L'Unione europea ha ribadito che gli insediamenti israeliani nei territori palestinesi occupati sono illegali secondo il diritto internazionale, descrivendoli come un ostacolo importante alla pace e alla fattibilità di una soluzione a due Stati.
«Prendiamo atto dell'annuncio di otto Stati membri — insieme al Regno Unito, al Canada, all'Islanda e alla Norvegia — di imporre restrizioni nazionali sul commercio con gli insediamenti illegali», ha detto il portavoce della Commissione UE per gli affari esteri, Anouar El Anouni.
«La posizione di lunga data dell'UE è chiara: gli insediamenti sono illegali secondo il diritto internazionale. Costituiscono un ostacolo alla pace e alla fattibilità della soluzione a due Stati», ha aggiunto.
L'UE considera illegali gli insediamenti israeliani stabiliti nei territori palestinesi occupati dopo giugno 1967.
I beni originari di tali insediamenti non sono idonei a beneficiare del trattamento tariffario preferenziale nell'ambito del quadro commerciale UE‑Israele, ha detto El Anouni.
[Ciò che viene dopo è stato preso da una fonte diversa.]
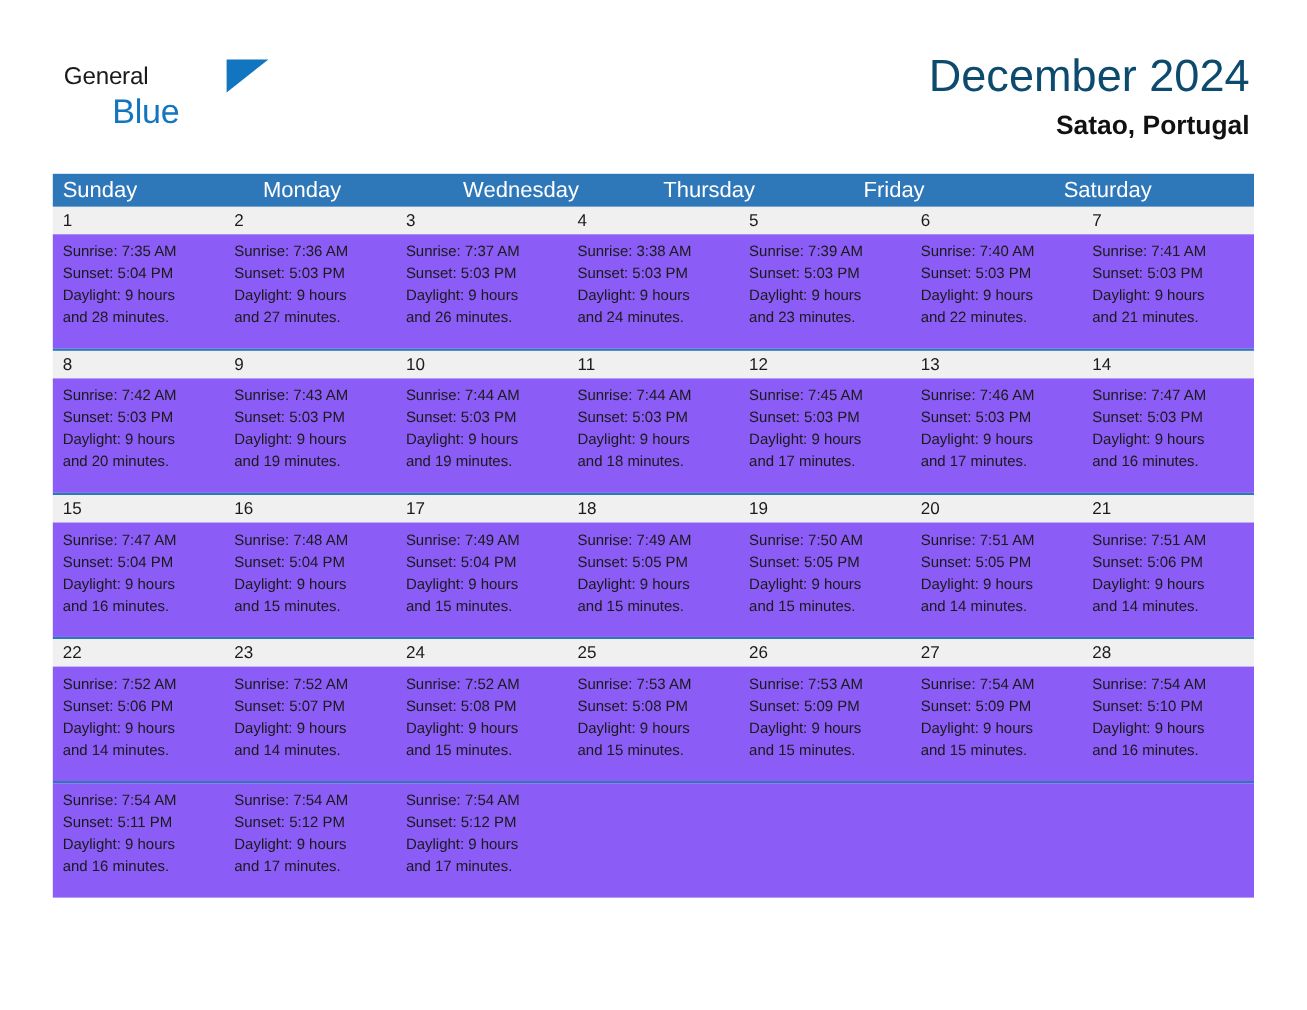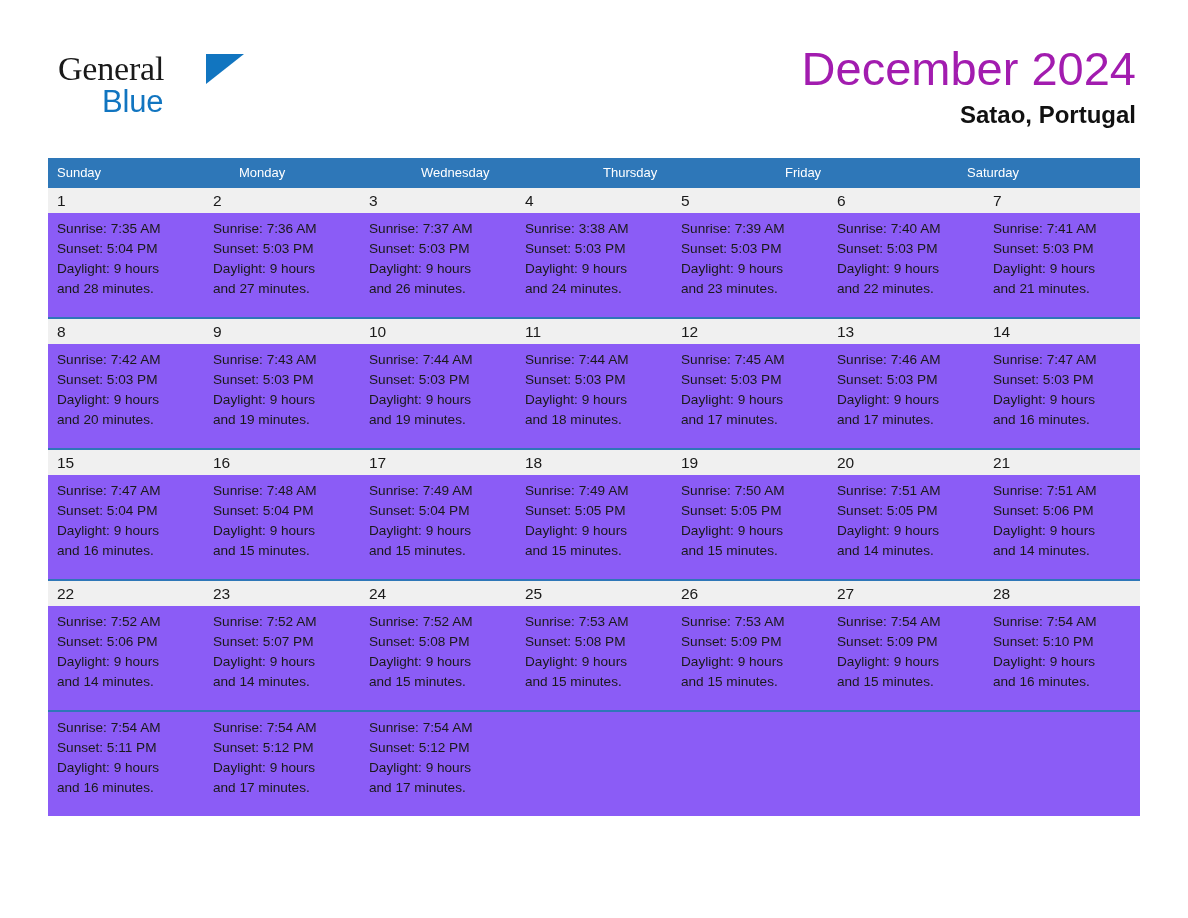"General" .logo-general { font-family: Liberation Serif, serif -> Liberation Sans, sans-serif; font-size: 34px -> 22px }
Francia, Regno Unito, Danimarca, Spagna, Finlandia, Irlanda, Islanda, Norvegia, Polonia, Portogallo e Svezia, insieme al Canada, hanno annunciato piani per imporre restrizioni nazionali sul commercio con gli insediamenti israeliani e per sostenere misure europee più ampie.
In una dichiarazione congiunta, i Paesi hanno affermato che le condizioni nella Cisgiordania occupata si stanno «rapidamente deteriorando», citando l'aumento delle violenze dei coloni e la continua espansione illegale degli insediamenti.